“I wish,” said he, in another place, “that God would declare to us his most holy will, concerning the ministries and countries where I may best employ my labours for his glory. I am ready, by his grace, to execute those things which he makes me understand to be most pleasing to him, of whatsoever nature they may be; and, undoubtedly, he has admirable means of signifying his good pleasure to us; such as are our inward sentiments and heavenly illuminations, which leave no remaining scruple concerning the place to which he has designed us, nor what we are to undertake for his service. For we are like travellers, not fixed to any country through which we pass. It is our duty to be prepared to fly from one region to another, or rather into opposite regions, where the voice of heaven shall please to call us. East and west, north and south, are all indifferent to me, provided I may have an opportunity of advancing the glory of our Lord.”
He says elsewhere, “I could wish, that you had ever in your mind this meditation, that a ready and obedient will, which is entirely devoted to God’s service, is a more pleasing sacrifice to the Divine Majesty, than all the pomp and glitter of our noisy actions, without the interior disposition.”

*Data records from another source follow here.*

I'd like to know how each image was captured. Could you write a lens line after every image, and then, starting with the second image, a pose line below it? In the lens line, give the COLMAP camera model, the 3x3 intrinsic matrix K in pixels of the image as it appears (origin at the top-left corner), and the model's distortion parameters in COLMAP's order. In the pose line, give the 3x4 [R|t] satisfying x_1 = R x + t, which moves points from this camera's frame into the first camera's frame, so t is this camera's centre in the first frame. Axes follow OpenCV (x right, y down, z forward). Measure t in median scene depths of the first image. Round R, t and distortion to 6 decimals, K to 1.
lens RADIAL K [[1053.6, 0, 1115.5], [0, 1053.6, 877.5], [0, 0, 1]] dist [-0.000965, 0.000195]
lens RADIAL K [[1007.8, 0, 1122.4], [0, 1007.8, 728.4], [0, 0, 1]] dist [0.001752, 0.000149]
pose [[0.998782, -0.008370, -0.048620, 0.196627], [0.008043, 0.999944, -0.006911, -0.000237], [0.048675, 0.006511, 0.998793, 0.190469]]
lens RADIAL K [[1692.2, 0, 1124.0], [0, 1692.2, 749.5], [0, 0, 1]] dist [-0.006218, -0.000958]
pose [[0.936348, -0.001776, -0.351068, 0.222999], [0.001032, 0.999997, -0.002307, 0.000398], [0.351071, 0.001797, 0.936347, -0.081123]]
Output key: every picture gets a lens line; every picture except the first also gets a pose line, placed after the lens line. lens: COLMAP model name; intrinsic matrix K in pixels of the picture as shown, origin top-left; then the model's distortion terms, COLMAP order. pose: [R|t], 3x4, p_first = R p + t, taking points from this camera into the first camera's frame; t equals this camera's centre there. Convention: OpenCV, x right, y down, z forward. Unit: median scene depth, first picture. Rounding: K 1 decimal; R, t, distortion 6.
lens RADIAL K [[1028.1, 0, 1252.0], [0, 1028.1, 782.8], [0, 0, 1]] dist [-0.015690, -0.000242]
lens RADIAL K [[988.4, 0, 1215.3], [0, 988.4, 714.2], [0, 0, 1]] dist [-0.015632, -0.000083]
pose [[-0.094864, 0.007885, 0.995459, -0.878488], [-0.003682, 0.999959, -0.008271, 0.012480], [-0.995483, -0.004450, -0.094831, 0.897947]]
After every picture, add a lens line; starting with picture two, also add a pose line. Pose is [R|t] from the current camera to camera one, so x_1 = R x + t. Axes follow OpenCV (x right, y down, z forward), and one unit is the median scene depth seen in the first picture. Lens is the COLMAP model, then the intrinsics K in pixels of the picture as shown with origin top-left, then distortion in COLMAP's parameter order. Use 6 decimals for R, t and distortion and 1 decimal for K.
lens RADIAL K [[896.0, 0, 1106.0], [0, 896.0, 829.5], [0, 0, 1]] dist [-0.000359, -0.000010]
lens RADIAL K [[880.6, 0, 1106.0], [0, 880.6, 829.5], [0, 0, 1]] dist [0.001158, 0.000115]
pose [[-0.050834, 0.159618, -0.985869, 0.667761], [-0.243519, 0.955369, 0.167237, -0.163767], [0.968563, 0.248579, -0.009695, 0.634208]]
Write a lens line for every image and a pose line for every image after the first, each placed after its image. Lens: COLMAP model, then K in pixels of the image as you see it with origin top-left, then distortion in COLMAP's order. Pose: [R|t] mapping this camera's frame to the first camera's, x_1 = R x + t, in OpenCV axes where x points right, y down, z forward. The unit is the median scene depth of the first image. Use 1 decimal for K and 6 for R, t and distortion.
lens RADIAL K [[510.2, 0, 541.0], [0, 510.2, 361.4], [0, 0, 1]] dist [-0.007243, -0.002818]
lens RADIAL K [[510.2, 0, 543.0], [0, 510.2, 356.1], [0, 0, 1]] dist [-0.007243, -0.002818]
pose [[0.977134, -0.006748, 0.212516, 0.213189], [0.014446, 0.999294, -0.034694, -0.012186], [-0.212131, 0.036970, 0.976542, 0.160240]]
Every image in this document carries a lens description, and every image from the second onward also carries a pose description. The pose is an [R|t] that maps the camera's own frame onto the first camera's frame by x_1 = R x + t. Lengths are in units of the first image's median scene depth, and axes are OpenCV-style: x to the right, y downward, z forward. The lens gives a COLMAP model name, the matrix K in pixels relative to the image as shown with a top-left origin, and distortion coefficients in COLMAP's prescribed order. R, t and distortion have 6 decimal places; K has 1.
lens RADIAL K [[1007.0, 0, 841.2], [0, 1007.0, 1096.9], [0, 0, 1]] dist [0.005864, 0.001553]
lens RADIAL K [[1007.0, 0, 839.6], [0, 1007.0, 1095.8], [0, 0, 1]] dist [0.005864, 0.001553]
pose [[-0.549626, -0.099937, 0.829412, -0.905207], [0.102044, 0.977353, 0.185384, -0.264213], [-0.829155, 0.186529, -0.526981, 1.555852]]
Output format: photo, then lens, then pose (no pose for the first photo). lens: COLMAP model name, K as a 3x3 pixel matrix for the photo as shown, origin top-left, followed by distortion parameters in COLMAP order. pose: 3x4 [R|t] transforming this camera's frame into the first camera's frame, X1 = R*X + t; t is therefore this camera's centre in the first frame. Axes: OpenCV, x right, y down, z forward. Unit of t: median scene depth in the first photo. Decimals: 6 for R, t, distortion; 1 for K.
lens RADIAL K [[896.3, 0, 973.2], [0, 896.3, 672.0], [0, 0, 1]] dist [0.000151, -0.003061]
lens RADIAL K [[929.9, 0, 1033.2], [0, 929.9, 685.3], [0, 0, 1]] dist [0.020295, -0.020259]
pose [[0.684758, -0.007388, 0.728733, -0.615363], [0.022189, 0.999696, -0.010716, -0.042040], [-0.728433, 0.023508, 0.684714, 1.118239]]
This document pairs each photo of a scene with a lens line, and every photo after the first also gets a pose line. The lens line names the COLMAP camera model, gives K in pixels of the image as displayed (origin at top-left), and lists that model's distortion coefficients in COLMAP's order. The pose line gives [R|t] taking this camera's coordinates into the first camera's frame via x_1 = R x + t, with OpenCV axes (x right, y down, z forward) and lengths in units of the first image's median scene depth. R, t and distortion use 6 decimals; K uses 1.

Being thoroughly convinced that the perfection of the creature consists in willing nothing but the will of the Creator, he spoke incessantly of God’s good pleasure, and concluded almost all his letters with his desires of knowing and fulfilling it. He sacrificed all to that principle; even his ardent wishes to die for Jesus by the hands of the barbarians: for though he breathed after martyrdom, he well understood that the tender of our life is not acceptable to God, when he requires it not; and he was more fearful of displeasing him, than desirous of being a martyr for him. So that he died satisfied, when he expired in a poor cabin of a natural death, though he was at that very time on the point of carrying the faith into the kingdom of China: And it may be therefore said, that he sacrificed not only his own glory, but even that of Jesus Christ, to the good pleasure of God Almighty.
A man so submissive to the orders of heaven, could not possibly want submission in regard of his superior, who was to him in the place of God. He had for Father Ignatius, general of the Society of Jesus, a veneration and reverence, mixed with tenderness, which surpass imagination. He himself has expressed some part of his thoughts on that subject, and we cannot read them without being edified. In one of his letters, which begins in this manner, “My only dear Father, in the bowels of Jesus Christ;” he says at the conclusion, “Father of my soul, for whom I have a most profound respect, I write this to you upon my knees, as if you were present, and that I beheld you with my eyes.” It was his custom to write to him in that posture; so high was the place which Ignatius held within his heart.